Bank of England’s Paul Tucker says banks should be taxed to pay for bail-outs
The Bank of England's deputy Governor has raised the prospect of imposing an effective tax on Britain's banks to help shoulder the cost of the financial bail-outs.
By Edmund Conway, Economics Editor
Telegraph, 28 May 2009
In a speech which send shivers of concern down bank shareholders' spines, Paul Tucker raised the idea that in the future the Government should be able to "claim back the eventual cost" of a capital injection into stricken banks after the financial crisis is finished. The comments, made in a speech in Tokyo, come amid growing disquiet on both sides of the Atlantic that normal taxpayers are having to bear the burden of a financial collapse which was not their responsibility.

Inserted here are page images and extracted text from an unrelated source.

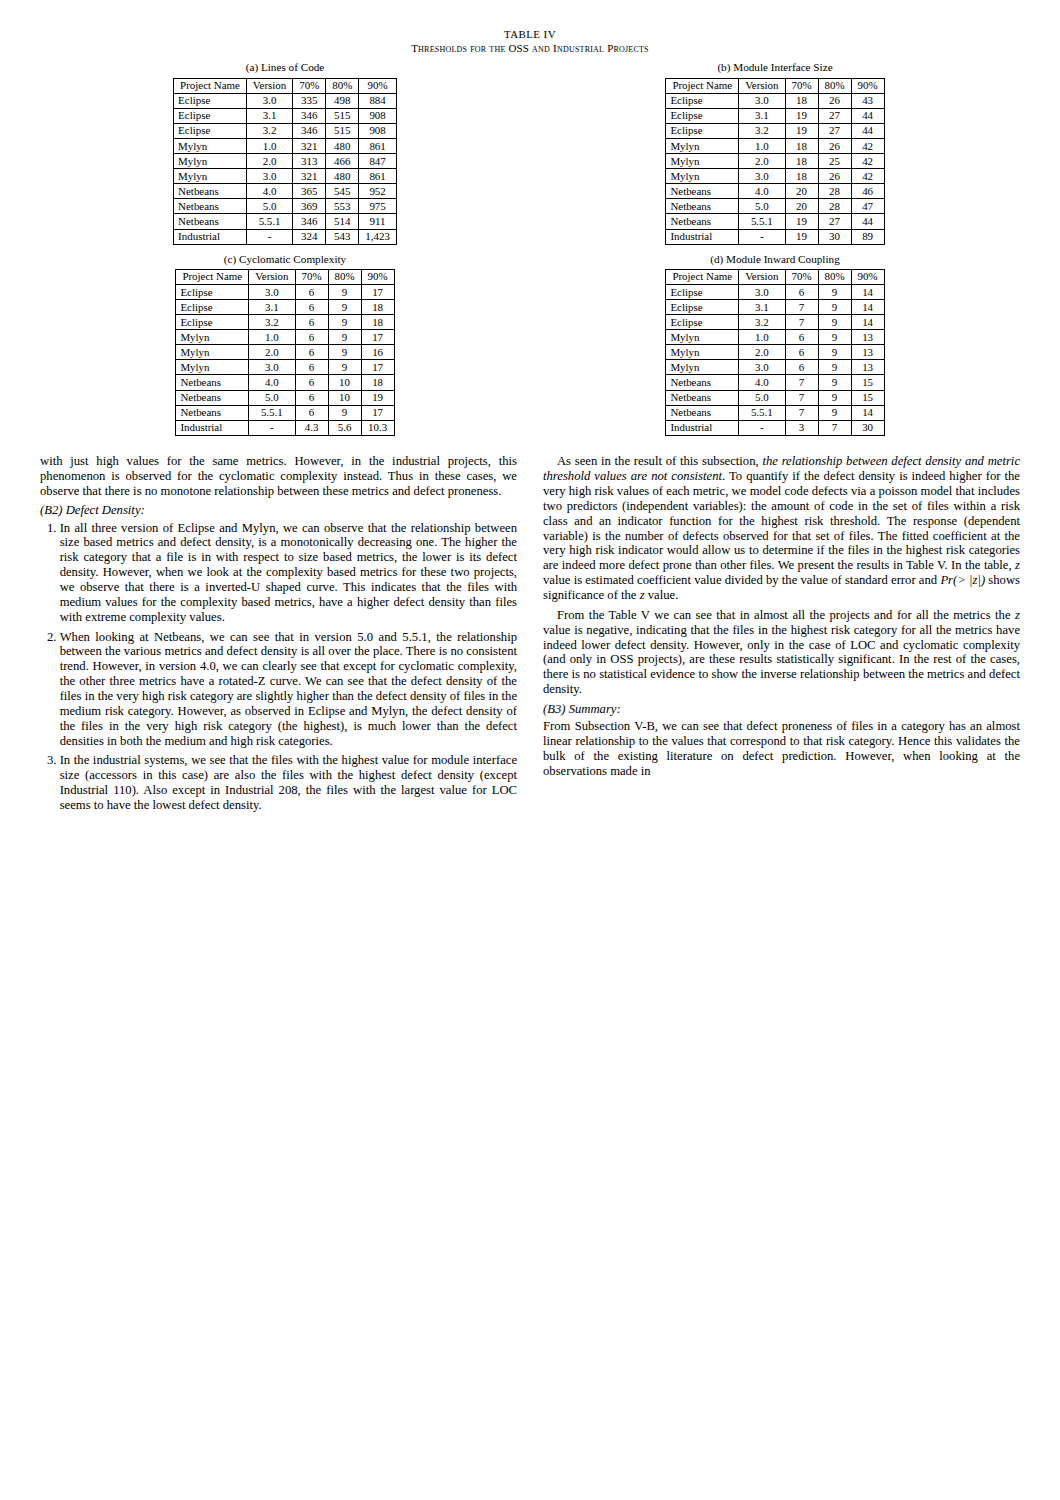TABLE IV Thresholds for the OSS and Industrial Projects
| (a) Lines of Code / Project Name / Version / 70% / 80% / 90% / / --- / --- / --- / --- / --- / / Eclipse / 3.0 / 335 / 498 / 884 / / Eclipse / 3.1 / 346 / 515 / 908 / / Eclipse / 3.2 / 346 / 515 / 908 / / Mylyn / 1.0 / 321 / 480 / 861 / / Mylyn / 2.0 / 313 / 466 / 847 / / Mylyn / 3.0 / 321 / 480 / 861 / / Netbeans / 4.0 / 365 / 545 / 952 / / Netbeans / 5.0 / 369 / 553 / 975 / / Netbeans / 5.5.1 / 346 / 514 / 911 / / Industrial / - / 324 / 543 / 1,423 / | (b) Module Interface Size / Project Name / Version / 70% / 80% / 90% / / --- / --- / --- / --- / --- / / Eclipse / 3.0 / 18 / 26 / 43 / / Eclipse / 3.1 / 19 / 27 / 44 / / Eclipse / 3.2 / 19 / 27 / 44 / / Mylyn / 1.0 / 18 / 26 / 42 / / Mylyn / 2.0 / 18 / 25 / 42 / / Mylyn / 3.0 / 18 / 26 / 42 / / Netbeans / 4.0 / 20 / 28 / 46 / / Netbeans / 5.0 / 20 / 28 / 47 / / Netbeans / 5.5.1 / 19 / 27 / 44 / / Industrial / - / 19 / 30 / 89 / |
| (c) Cyclomatic Complexity / Project Name / Version / 70% / 80% / 90% / / --- / --- / --- / --- / --- / / Eclipse / 3.0 / 6 / 9 / 17 / / Eclipse / 3.1 / 6 / 9 / 18 / / Eclipse / 3.2 / 6 / 9 / 18 / / Mylyn / 1.0 / 6 / 9 / 17 / / Mylyn / 2.0 / 6 / 9 / 16 / / Mylyn / 3.0 / 6 / 9 / 17 / / Netbeans / 4.0 / 6 / 10 / 18 / / Netbeans / 5.0 / 6 / 10 / 19 / / Netbeans / 5.5.1 / 6 / 9 / 17 / / Industrial / - / 4.3 / 5.6 / 10.3 / | (d) Module Inward Coupling / Project Name / Version / 70% / 80% / 90% / / --- / --- / --- / --- / --- / / Eclipse / 3.0 / 6 / 9 / 14 / / Eclipse / 3.1 / 7 / 9 / 14 / / Eclipse / 3.2 / 7 / 9 / 14 / / Mylyn / 1.0 / 6 / 9 / 13 / / Mylyn / 2.0 / 6 / 9 / 13 / / Mylyn / 3.0 / 6 / 9 / 13 / / Netbeans / 4.0 / 7 / 9 / 15 / / Netbeans / 5.0 / 7 / 9 / 15 / / Netbeans / 5.5.1 / 7 / 9 / 14 / / Industrial / - / 3 / 7 / 30 / |
with just high values for the same metrics. However, in the industrial projects, this phenomenon is observed for the cyclomatic complexity instead. Thus in these cases, we observe that there is no monotone relationship between these metrics and defect proneness.
(B2) Defect Density:
In all three version of Eclipse and Mylyn, we can observe that the relationship between size based metrics and defect density, is a monotonically decreasing one. The higher the risk category that a file is in with respect to size based metrics, the lower is its defect density. However, when we look at the complexity based metrics for these two projects, we observe that there is a inverted-U shaped curve. This indicates that the files with medium values for the complexity based metrics, have a higher defect density than files with extreme complexity values.
When looking at Netbeans, we can see that in version 5.0 and 5.5.1, the relationship between the various metrics and defect density is all over the place. There is no consistent trend. However, in version 4.0, we can clearly see that except for cyclomatic complexity, the other three metrics have a rotated-Z curve. We can see that the defect density of the files in the very high risk category are slightly higher than the defect density of files in the medium risk category. However, as observed in Eclipse and Mylyn, the defect density of the files in the very high risk category (the highest), is much lower than the defect densities in both the medium and high risk categories.
In the industrial systems, we see that the files with the highest value for module interface size (accessors in this case) are also the files with the highest defect density (except Industrial 110). Also except in Industrial 208, the files with the largest value for LOC seems to have the lowest defect density.
As seen in the result of this subsection, the relationship between defect density and metric threshold values are not consistent. To quantify if the defect density is indeed higher for the very high risk values of each metric, we model code defects via a poisson model that includes two predictors (independent variables): the amount of code in the set of files within a risk class and an indicator function for the highest risk threshold. The response (dependent variable) is the number of defects observed for that set of files. The fitted coefficient at the very high risk indicator would allow us to determine if the files in the highest risk categories are indeed more defect prone than other files. We present the results in Table V. In the table, z value is estimated coefficient value divided by the value of standard error and Pr(> |z|) shows significance of the z value.
From the Table V we can see that in almost all the projects and for all the metrics the z value is negative, indicating that the files in the highest risk category for all the metrics have indeed lower defect density. However, only in the case of LOC and cyclomatic complexity (and only in OSS projects), are these results statistically significant. In the rest of the cases, there is no statistical evidence to show the inverse relationship between the metrics and defect density.
(B3) Summary:
From Subsection V-B, we can see that defect proneness of files in a category has an almost linear relationship to the values that correspond to that risk category. Hence this validates the bulk of the existing literature on defect prediction. However, when looking at the observations made in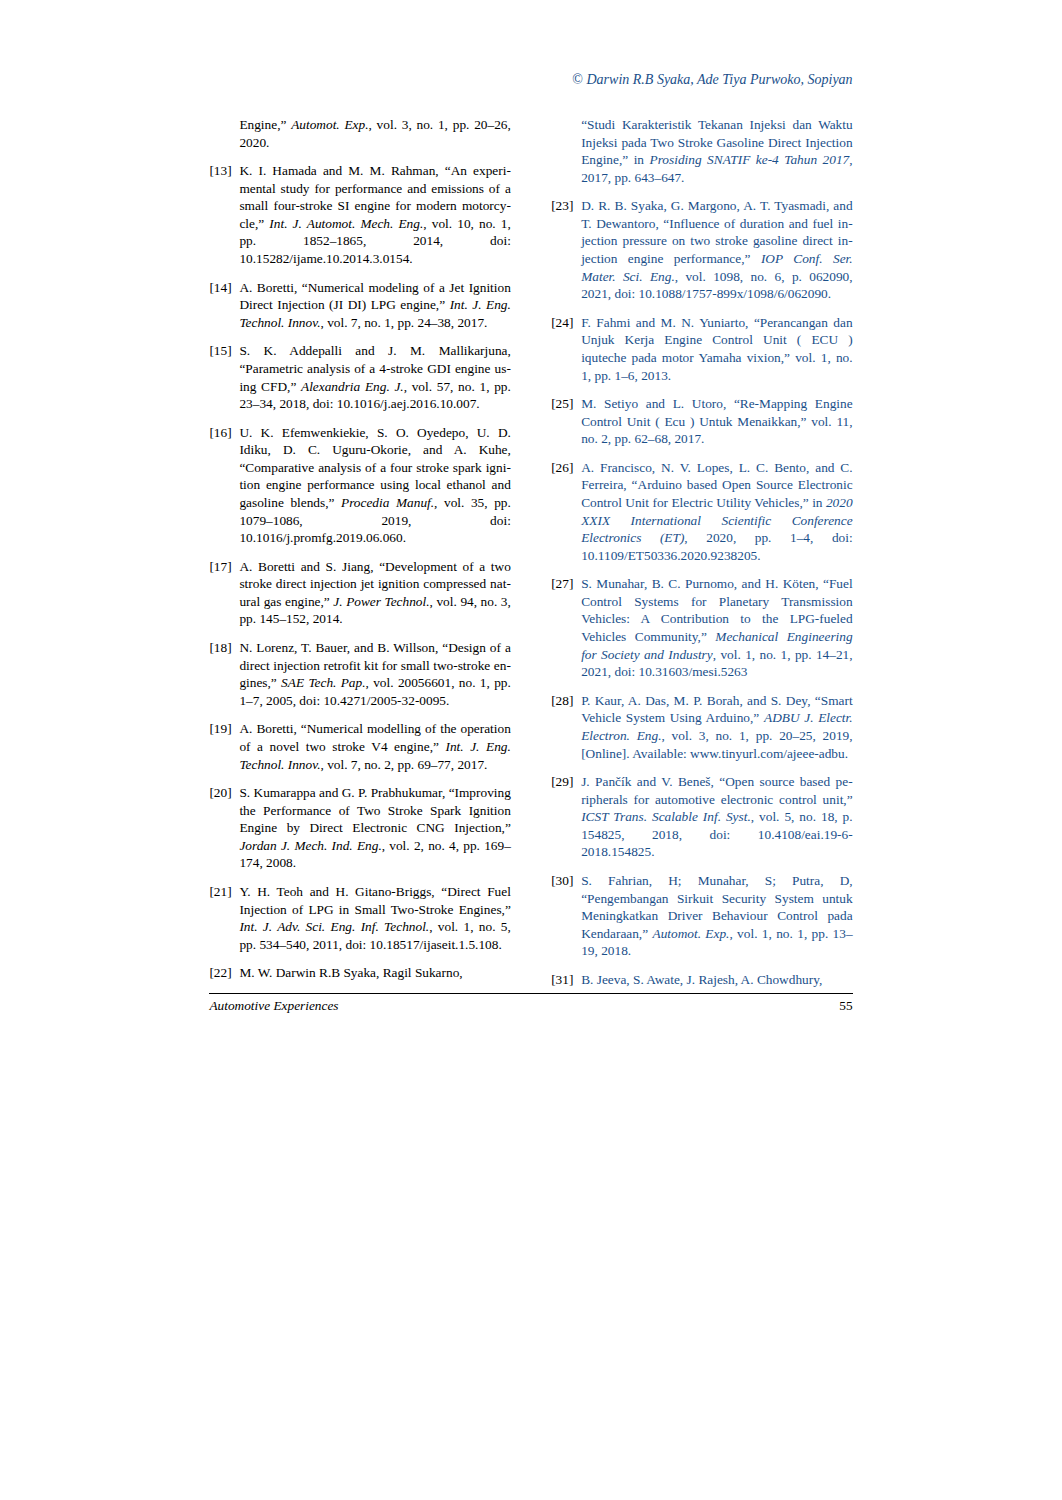© Darwin R.B Syaka, Ade Tiya Purwoko, Sopiyan
Engine,” Automot. Exp., vol. 3, no. 1, pp. 20–26, 2020.
[13]
K. I. Hamada and M. M. Rahman, “An experimental study for performance and emissions of a small four-stroke SI engine for modern motorcycle,” Int. J. Automot. Mech. Eng., vol. 10, no. 1, pp. 1852–1865, 2014, doi: 10.15282/ijame.10.2014.3.0154.
[14]
A. Boretti, “Numerical modeling of a Jet Ignition Direct Injection (JI DI) LPG engine,” Int. J. Eng. Technol. Innov., vol. 7, no. 1, pp. 24–38, 2017.
[15]
S. K. Addepalli and J. M. Mallikarjuna, “Parametric analysis of a 4-stroke GDI engine using CFD,” Alexandria Eng. J., vol. 57, no. 1, pp. 23–34, 2018, doi: 10.1016/j.aej.2016.10.007.
[16]
U. K. Efemwenkiekie, S. O. Oyedepo, U. D. Idiku, D. C. Uguru-Okorie, and A. Kuhe, “Comparative analysis of a four stroke spark ignition engine performance using local ethanol and gasoline blends,” Procedia Manuf., vol. 35, pp. 1079–1086, 2019, doi: 10.1016/j.promfg.2019.06.060.
[17]
A. Boretti and S. Jiang, “Development of a two stroke direct injection jet ignition compressed natural gas engine,” J. Power Technol., vol. 94, no. 3, pp. 145–152, 2014.
[18]
N. Lorenz, T. Bauer, and B. Willson, “Design of a direct injection retrofit kit for small two-stroke engines,” SAE Tech. Pap., vol. 20056601, no. 1, pp. 1–7, 2005, doi: 10.4271/2005-32-0095.
[19]
A. Boretti, “Numerical modelling of the operation of a novel two stroke V4 engine,” Int. J. Eng. Technol. Innov., vol. 7, no. 2, pp. 69–77, 2017.
[20]
S. Kumarappa and G. P. Prabhukumar, “Improving the Performance of Two Stroke Spark Ignition Engine by Direct Electronic CNG Injection,” Jordan J. Mech. Ind. Eng., vol. 2, no. 4, pp. 169–174, 2008.
[21]
Y. H. Teoh and H. Gitano-Briggs, “Direct Fuel Injection of LPG in Small Two-Stroke Engines,” Int. J. Adv. Sci. Eng. Inf. Technol., vol. 1, no. 5, pp. 534–540, 2011, doi: 10.18517/ijaseit.1.5.108.
[22]
M. W. Darwin R.B Syaka, Ragil Sukarno,
“Studi Karakteristik Tekanan Injeksi dan Waktu Injeksi pada Two Stroke Gasoline Direct Injection Engine,” in Prosiding SNATIF ke-4 Tahun 2017, 2017, pp. 643–647.
[23]
D. R. B. Syaka, G. Margono, A. T. Tyasmadi, and T. Dewantoro, “Influence of duration and fuel injection pressure on two stroke gasoline direct injection engine performance,” IOP Conf. Ser. Mater. Sci. Eng., vol. 1098, no. 6, p. 062090, 2021, doi: 10.1088/1757-899x/1098/6/062090.
[24]
F. Fahmi and M. N. Yuniarto, “Perancangan dan Unjuk Kerja Engine Control Unit ( ECU ) iquteche pada motor Yamaha vixion,” vol. 1, no. 1, pp. 1–6, 2013.
[25]
M. Setiyo and L. Utoro, “Re-Mapping Engine Control Unit ( Ecu ) Untuk Menaikkan,” vol. 11, no. 2, pp. 62–68, 2017.
[26]
A. Francisco, N. V. Lopes, L. C. Bento, and C. Ferreira, “Arduino based Open Source Electronic Control Unit for Electric Utility Vehicles,” in 2020 XXIX International Scientific Conference Electronics (ET), 2020, pp. 1–4, doi: 10.1109/ET50336.2020.9238205.
[27]
S. Munahar, B. C. Purnomo, and H. Köten, “Fuel Control Systems for Planetary Transmission Vehicles: A Contribution to the LPG-fueled Vehicles Community,” Mechanical Engineering for Society and Industry, vol. 1, no. 1, pp. 14–21, 2021, doi: 10.31603/mesi.5263
[28]
P. Kaur, A. Das, M. P. Borah, and S. Dey, “Smart Vehicle System Using Arduino,” ADBU J. Electr. Electron. Eng., vol. 3, no. 1, pp. 20–25, 2019, [Online]. Available: www.tinyurl.com/ajeee-adbu.
[29]
J. Pančík and V. Beneš, “Open source based peripherals for automotive electronic control unit,” ICST Trans. Scalable Inf. Syst., vol. 5, no. 18, p. 154825, 2018, doi: 10.4108/eai.19-6-2018.154825.
[30]
S. Fahrian, H; Munahar, S; Putra, D, “Pengembangan Sirkuit Security System untuk Meningkatkan Driver Behaviour Control pada Kendaraan,” Automot. Exp., vol. 1, no. 1, pp. 13–19, 2018.
[31]
B. Jeeva, S. Awate, J. Rajesh, A. Chowdhury,
Automotive Experiences
55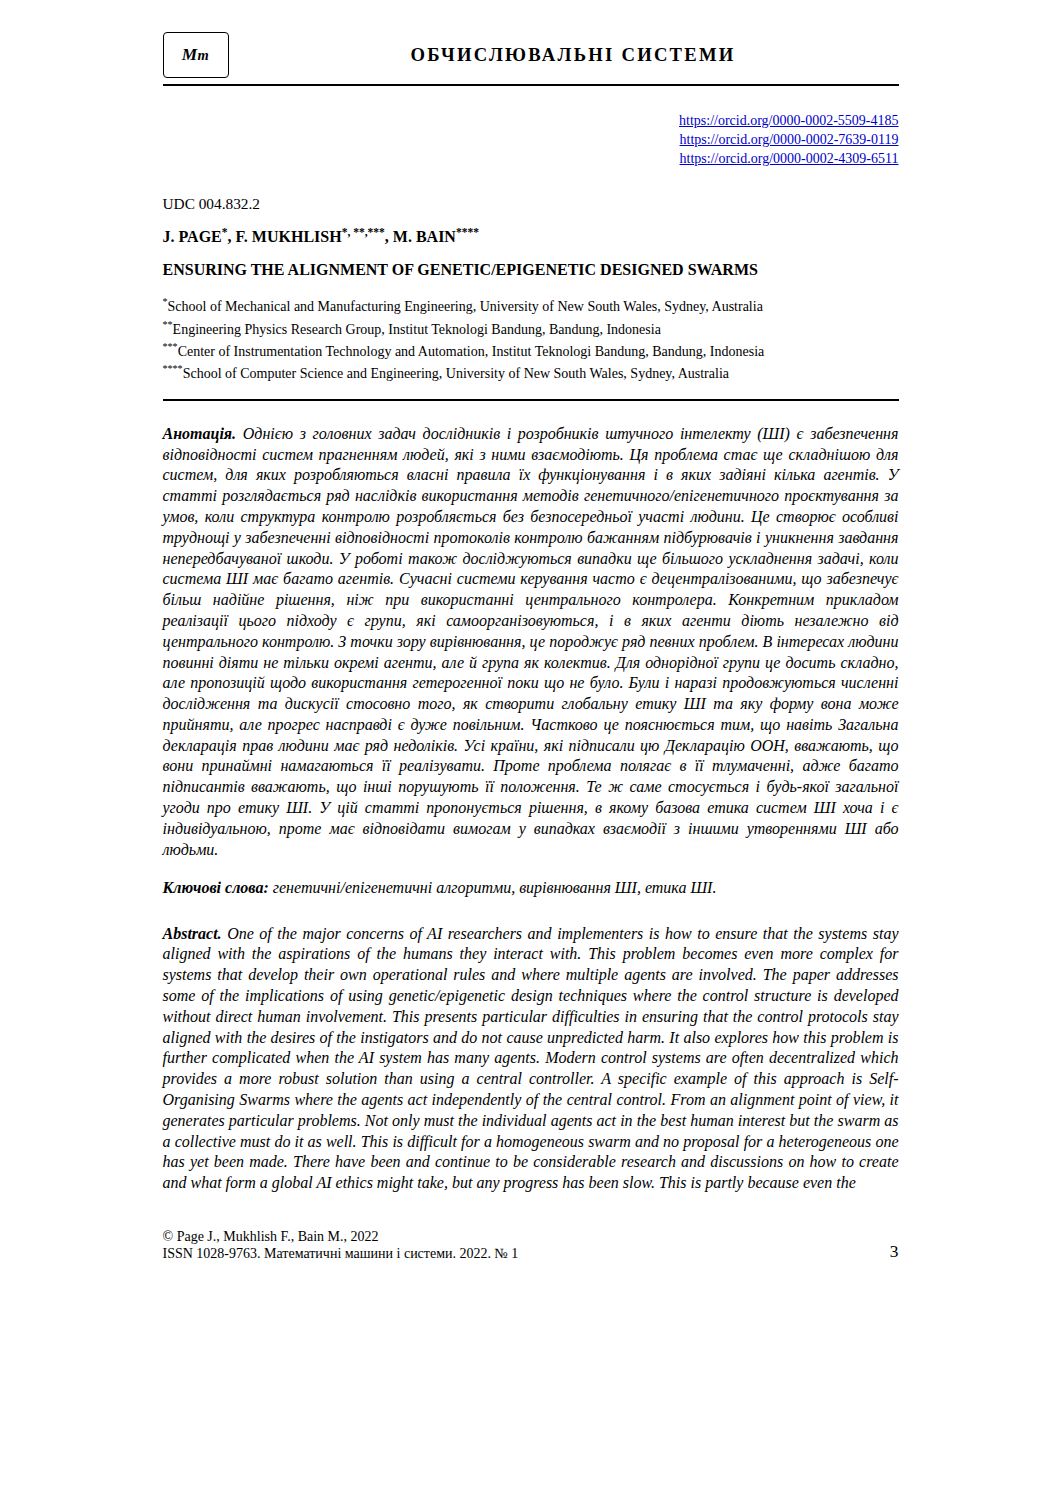Mm
ОБЧИСЛЮВАЛЬНІ СИСТЕМИ
https://orcid.org/0000-0002-5509-4185
https://orcid.org/0000-0002-7639-0119
https://orcid.org/0000-0002-4309-6511
UDC 004.832.2
J. PAGE*, F. MUKHLISH*, **,***, M. BAIN****
Ensuring the Alignment of Genetic/Epigenetic Designed Swarms
*School of Mechanical and Manufacturing Engineering, University of New South Wales, Sydney, Australia
**Engineering Physics Research Group, Institut Teknologi Bandung, Bandung, Indonesia
***Center of Instrumentation Technology and Automation, Institut Teknologi Bandung, Bandung, Indonesia
****School of Computer Science and Engineering, University of New South Wales, Sydney, Australia
Анотація. Однією з головних задач дослідників і розробників штучного інтелекту (ШІ) є забезпечення відповідності систем прагненням людей, які з ними взаємодіють. Ця проблема стає ще складнішою для систем, для яких розробляються власні правила їх функціонування і в яких задіяні кілька агентів. У статті розглядається ряд наслідків використання методів генетичного/епігенетичного проєктування за умов, коли структура контролю розробляється без безпосередньої участі людини. Це створює особливі труднощі у забезпеченні відповідності протоколів контролю бажанням підбурювачів і уникнення завдання непередбачуваної шкоди. У роботі також досліджуються випадки ще більшого ускладнення задачі, коли система ШІ має багато агентів. Сучасні системи керування часто є децентралізованими, що забезпечує більш надійне рішення, ніж при використанні центрального контролера. Конкретним прикладом реалізації цього підходу є групи, які самоорганізовуються, і в яких агенти діють незалежно від центрального контролю. З точки зору вирівнювання, це породжує ряд певних проблем. В інтересах людини повинні діяти не тільки окремі агенти, але й група як колектив. Для однорідної групи це досить складно, але пропозицій щодо використання гетерогенної поки що не було. Були і наразі продовжуються численні дослідження та дискусії стосовно того, як створити глобальну етику ШІ та яку форму вона може прийняти, але прогрес насправді є дуже повільним. Частково це пояснюється тим, що навіть Загальна декларація прав людини має ряд недоліків. Усі країни, які підписали цю Декларацію ООН, вважають, що вони принаймні намагаються її реалізувати. Проте проблема полягає в її тлумаченні, адже багато підписантів вважають, що інші порушують її положення. Те ж саме стосується і будь-якої загальної угоди про етику ШІ. У цій статті пропонується рішення, в якому базова етика систем ШІ хоча і є індивідуальною, проте має відповідати вимогам у випадках взаємодії з іншими утвореннями ШІ або людьми.
Ключові слова: генетичні/епігенетичні алгоритми, вирівнювання ШІ, етика ШІ.
Abstract. One of the major concerns of AI researchers and implementers is how to ensure that the systems stay aligned with the aspirations of the humans they interact with. This problem becomes even more complex for systems that develop their own operational rules and where multiple agents are involved. The paper addresses some of the implications of using genetic/epigenetic design techniques where the control structure is developed without direct human involvement. This presents particular difficulties in ensuring that the control protocols stay aligned with the desires of the instigators and do not cause unpredicted harm. It also explores how this problem is further complicated when the AI system has many agents. Modern control systems are often decentralized which provides a more robust solution than using a central controller. A specific example of this approach is Self-Organising Swarms where the agents act independently of the central control. From an alignment point of view, it generates particular problems. Not only must the individual agents act in the best human interest but the swarm as a collective must do it as well. This is difficult for a homogeneous swarm and no proposal for a heterogeneous one has yet been made. There have been and continue to be considerable research and discussions on how to create and what form a global AI ethics might take, but any progress has been slow. This is partly because even the
© Page J., Mukhlish F., Bain M., 2022
ISSN 1028-9763. Математичні машини і системи. 2022. № 1
3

In his first major speech since his promotion to deputy Governor responsible for financial stability, Mr Tucker, one of the most highly-regarded figures in the UK central bank, said governments should consider forcing banks to set up "insurance" schemes to cover the cost of possible future bail-outs.
Governments currently have schemes designed to ensure that depositors have a certain amount of their cash refunded if their bank collapses.
Mr Tucker added: "If the authorities determined that a public equity injection was necessary in order to preserve stability, government could be authorised to provide the support, but with a right to claim back the eventual cost, if any, from an increased 'insurance' levy on the banking system over a period of years beginning after the crisis had clearly passed. Under that kind of regime, more of the cost of banking system failures could fall on the shareholders of banks generally rather than on the public purse."
Although he said the reforms would need to take place "over the medium term", he later indicated that such a regime might conceivably be imposed to mop up after the current crisis, saying that unlike deposit insurance schemes, this system may not need to be pre-funded.
In the wide-ranging speech, Mr Tucker also warned that authorities were still grappling with the question of how to cope with the collapse of an international investment bank, such as Lehman Brothers. He said that in the future it might make sense for these banks to have their own "credible resolution plans... with higher regulatory capital and liquidity charges entailed if they do not."